WASHINGTON (AP) -- The General Services Administration suspended federal business with MCI after an investigation concluded the bankrupt telecommunications giant lacks necessary internal controls and ethics.
MCI's government contracts are valued at more than $1 billion each year. The company said it would not challenge the GSA's Thursday decision, which does not affect existing government contracts.
"We are in the process of rebuilding our ethics program and understand that there is still more work to do," MCI Chairman Michael Capellas said. He said the company will work to regain approval for new government business by addressing the GSA's concerns.
WorldCom woes
The GSA's decision is the latest blow to the company formerly known as WorldCom. It was among the fastest-growing and most aggressive players in the telecom and Internet boom.
After WorldCom was driven into bankruptcy by an $11 billion accounting scandal, it proposed adopting the name of its MCI long-distance division in a bid to clean up its image. A bankruptcy court is considering efforts by the company to emerge from Chapter 11 bankruptcy protection.

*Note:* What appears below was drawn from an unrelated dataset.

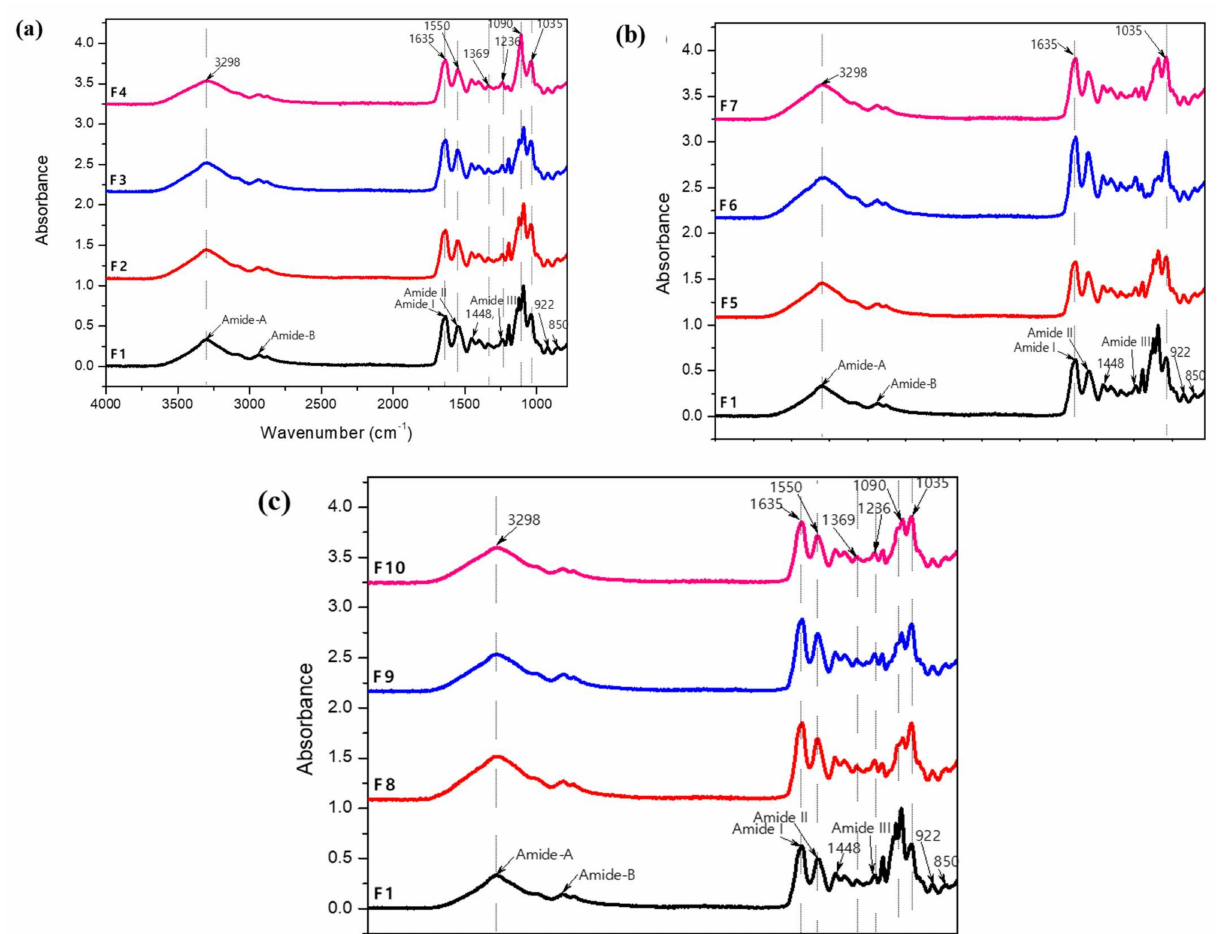
Figure 3. Fourier Transform Infrared Spectroscopy (FTIR) results of the reinforced gelatin biofilms. ( a ) Spectra of biofilms F1 to F4, ( b ) spectra of biofilms F1, F5 to F7 and ( c ) spectra of biofilms F1, F8 to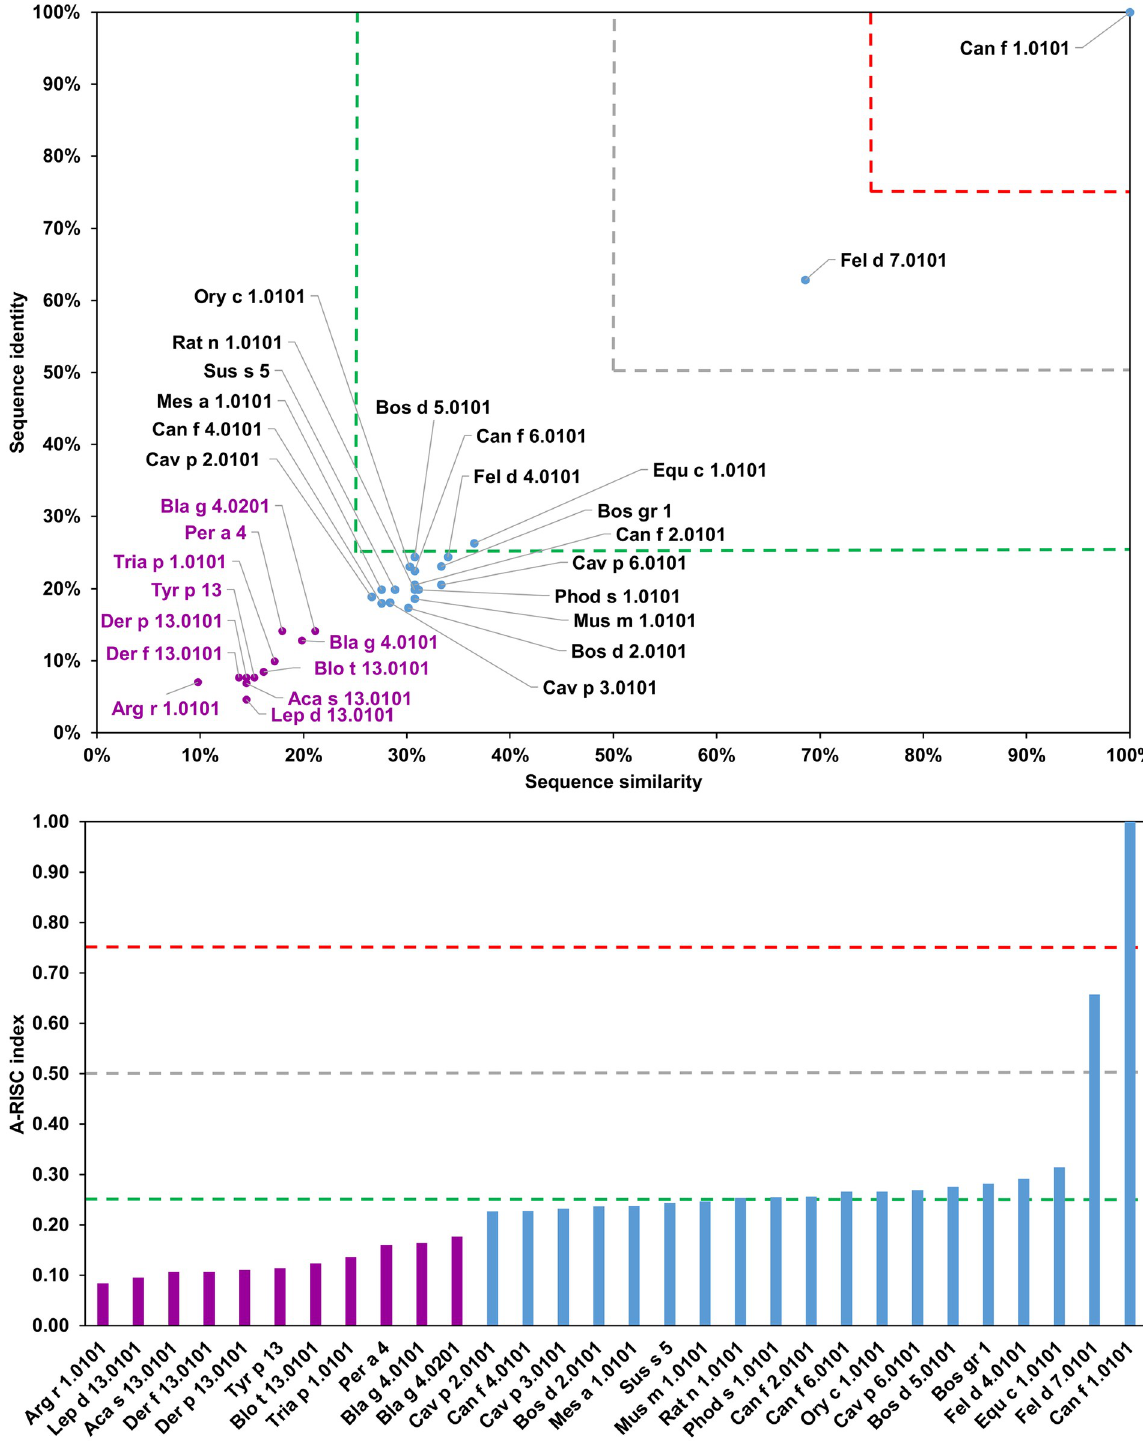
Fig 12. Plots showing relative homology and A-RISC indexes of allergens from lipocalin family of proteins. Comparison of family members to Can f 1.0101. Allergens originating from Arthropods are marked in purple, while mammalian lipocalins are shown in blue. Red, gray and dark green dashed lines indicate respectively 75%, 50% and 25% sequence identity and similarity, or 0.75, 0.50 and 0.25 A-RISC values.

MCI is accused of falsifying balance sheets to hide expenses and inflate earnings. Its collapse and bankruptcy wiped out up to $200 billion in shareholder wealth.
The Justice Department also is investigating accusations by rival carriers and former MCI executives that the company defrauded other telephone companies of hundreds of millions of dollars.
The investigation centers on whether MCI masked long-distance calls as local calls and diverted others to Canada to avoid paying special-access fees to local carriers across the country.
MCI has said its competitors are trying to throw up roadblocks to its emergence from bankruptcy.
Critics and competitors have said the government has been too lenient with the company by continuing to award it work, including hiring MCI to build a wireless phone network in Iraq.
Suspension
A GSA suspension preventing new contracts usually lasts less than a year. During the suspension, the GSA will decide whether to impose a more serious penalty called debarment, which could exclude the company from government business for a period typically not longer than three years.
Capellas said government contracts account for a small percentage of the company's business and the suspension would not affect plans to emerge from bankruptcy.